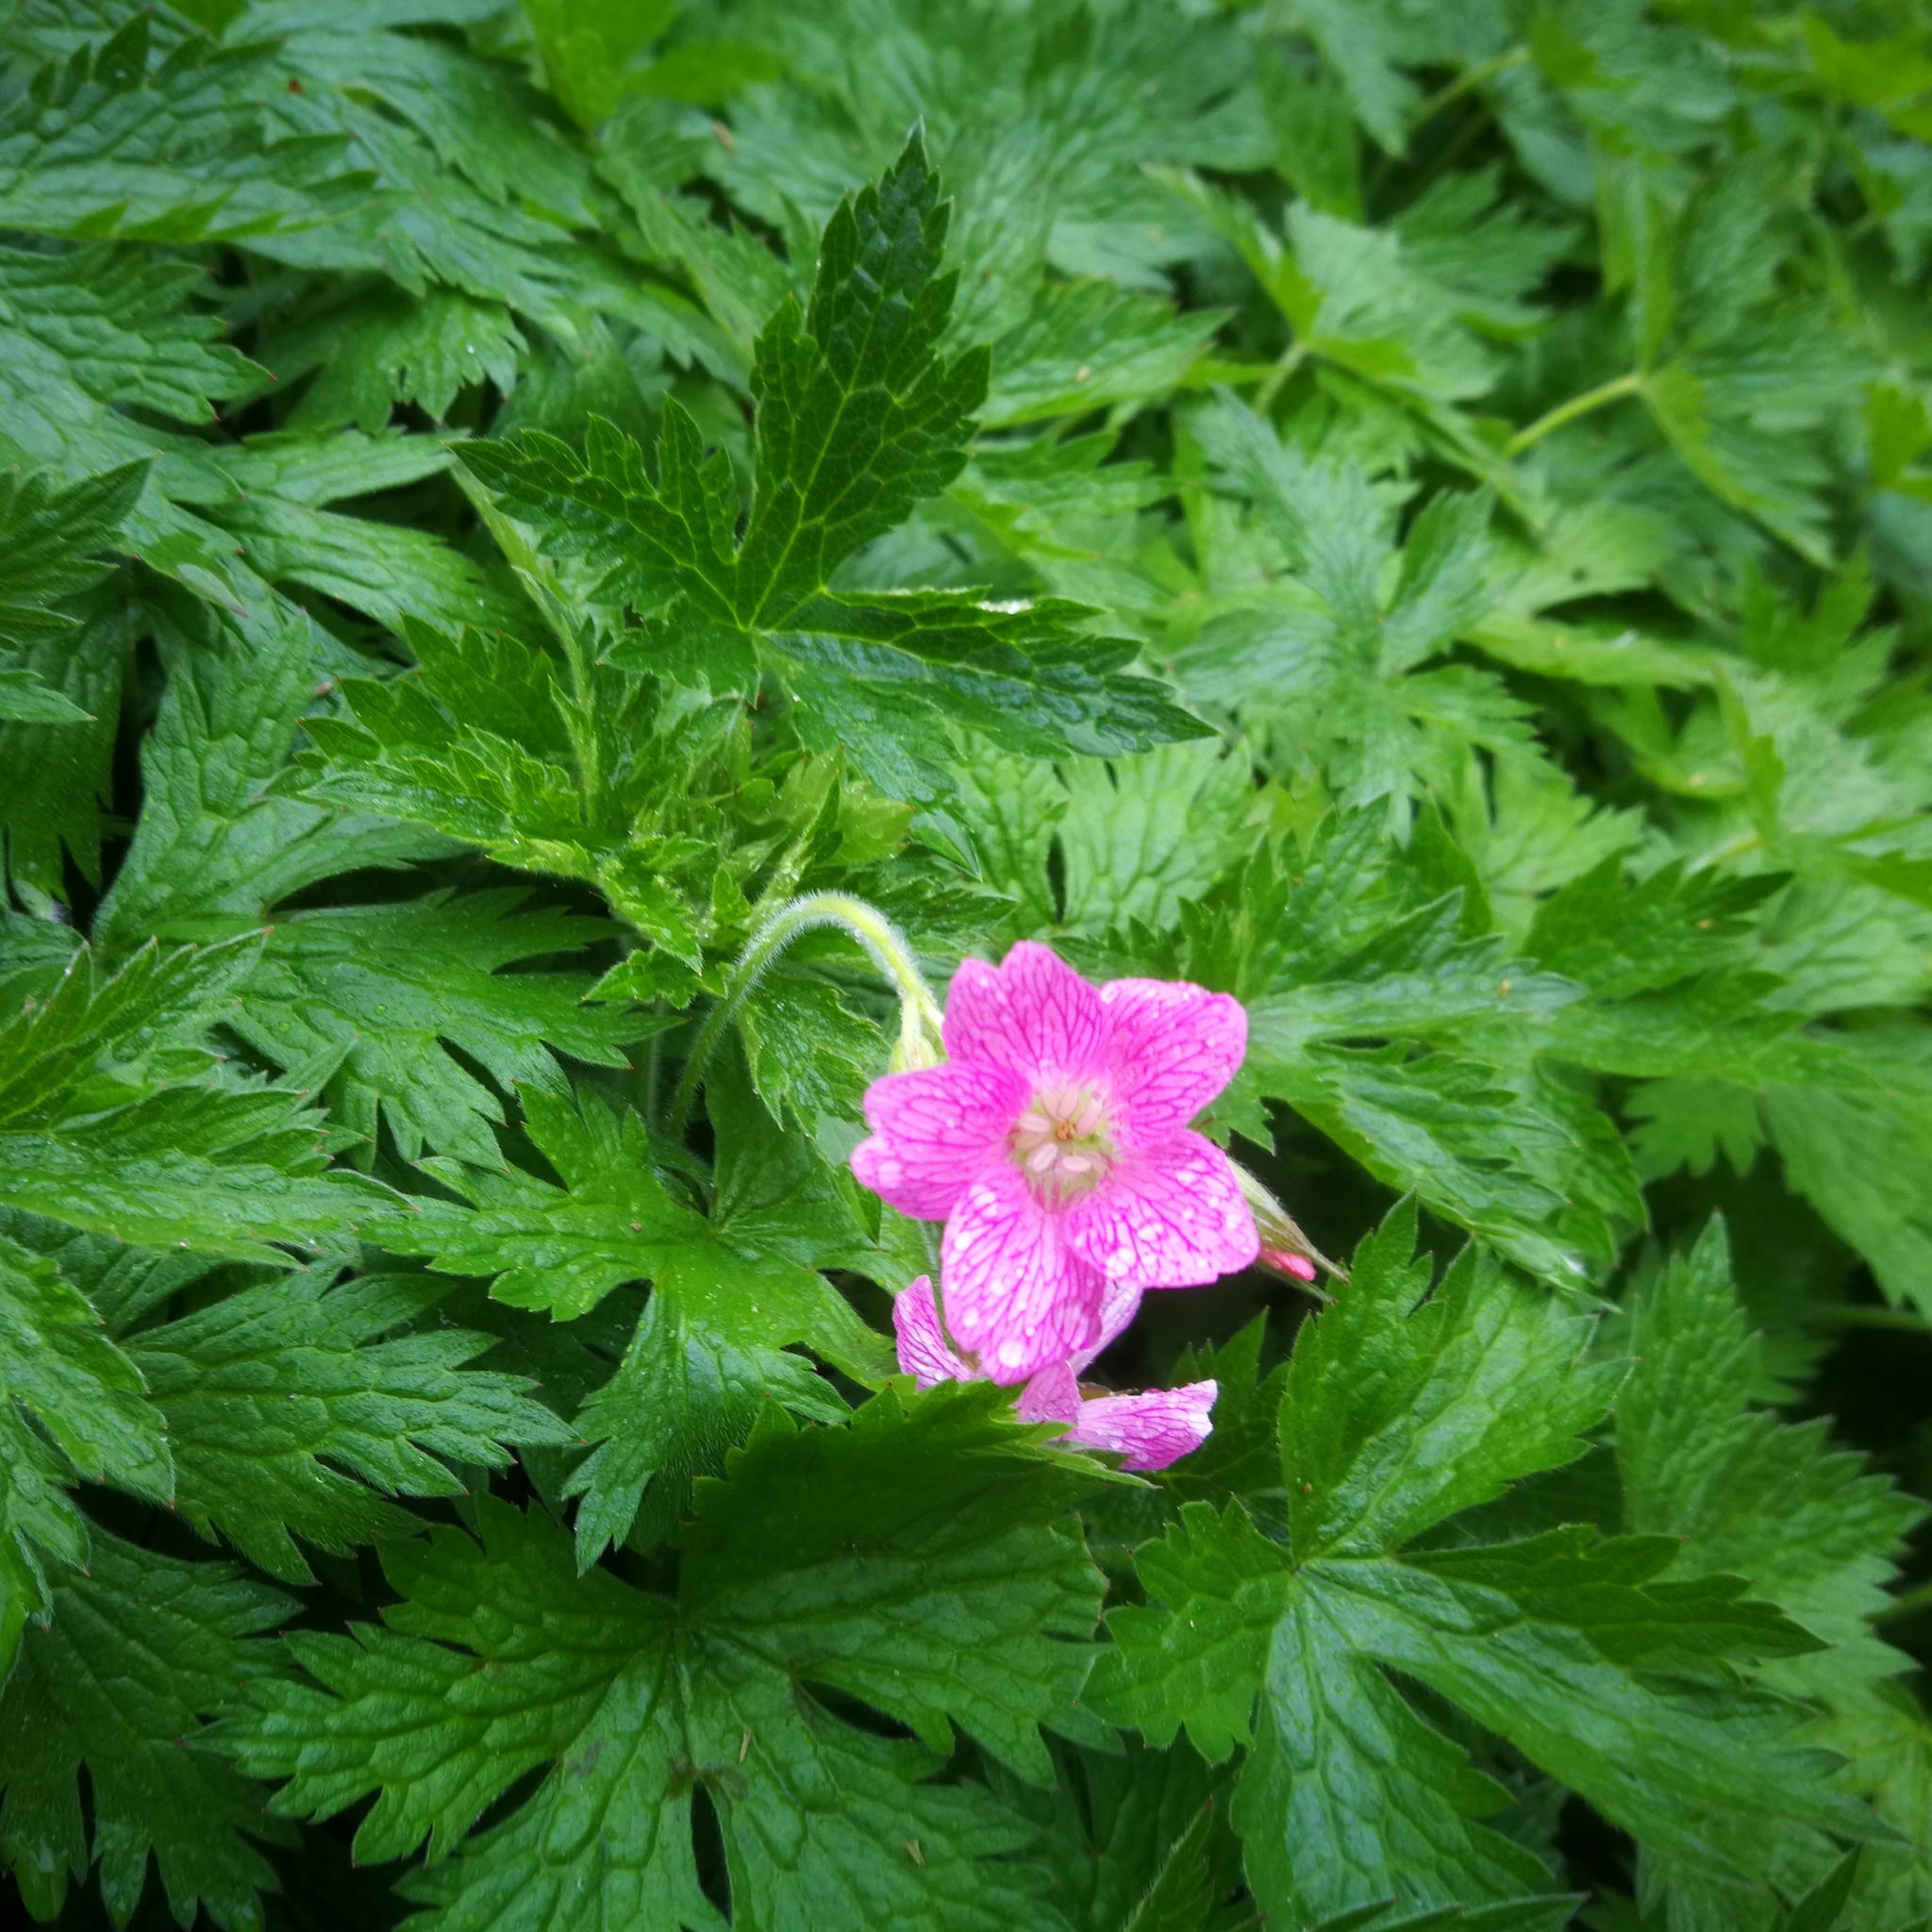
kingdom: Plantae
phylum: Tracheophyta
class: Magnoliopsida
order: Geraniales
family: Geraniaceae
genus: Geranium
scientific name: Geranium oxonianum
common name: Druce's crane's-bill
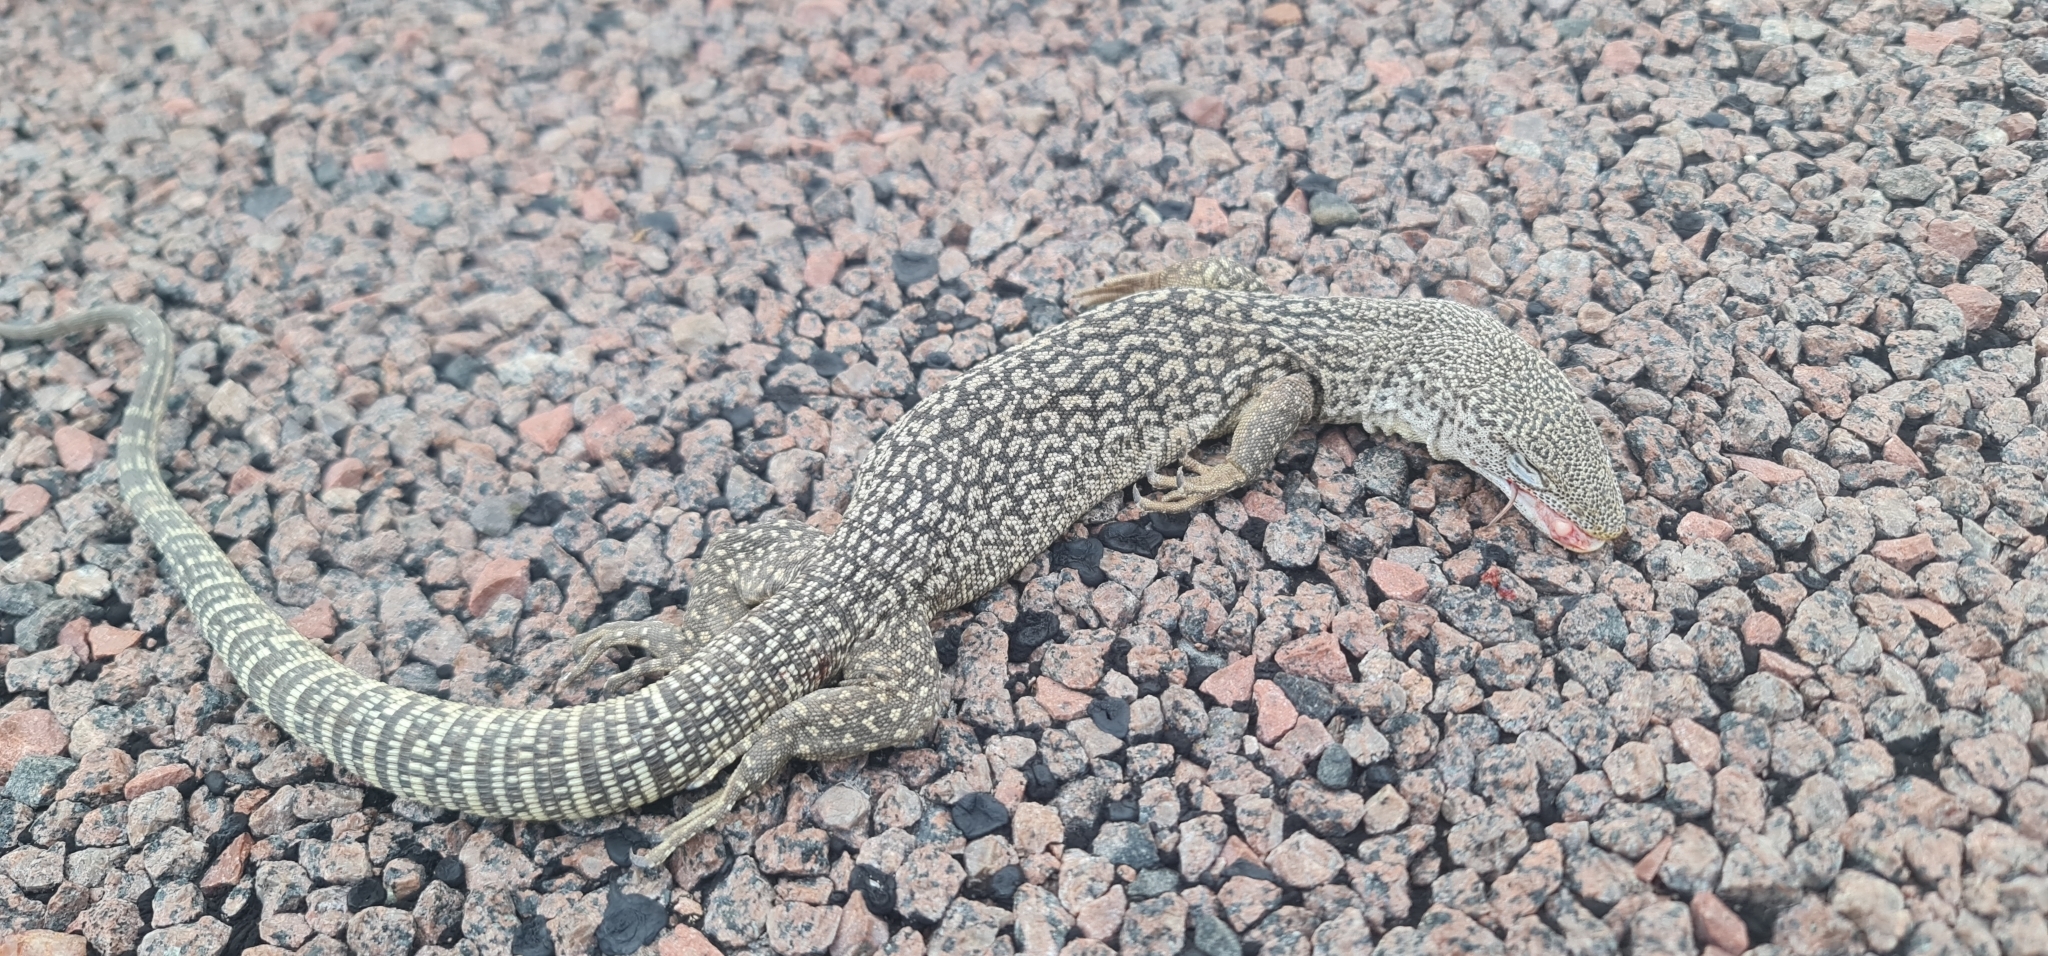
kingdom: Animalia
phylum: Chordata
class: Squamata
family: Varanidae
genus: Varanus
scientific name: Varanus scalaris
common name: Banded tree monitor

◆ **PROBLEM TO SOLVE**
Find each line in the items above that contains the word "name" and copy those lines. Case counts.

◆ **TASK OUTPUT**
scientific name: Geranium oxonianum
common name: Druce's crane's-bill
scientific name: Varanus scalaris
common name: Banded tree monitor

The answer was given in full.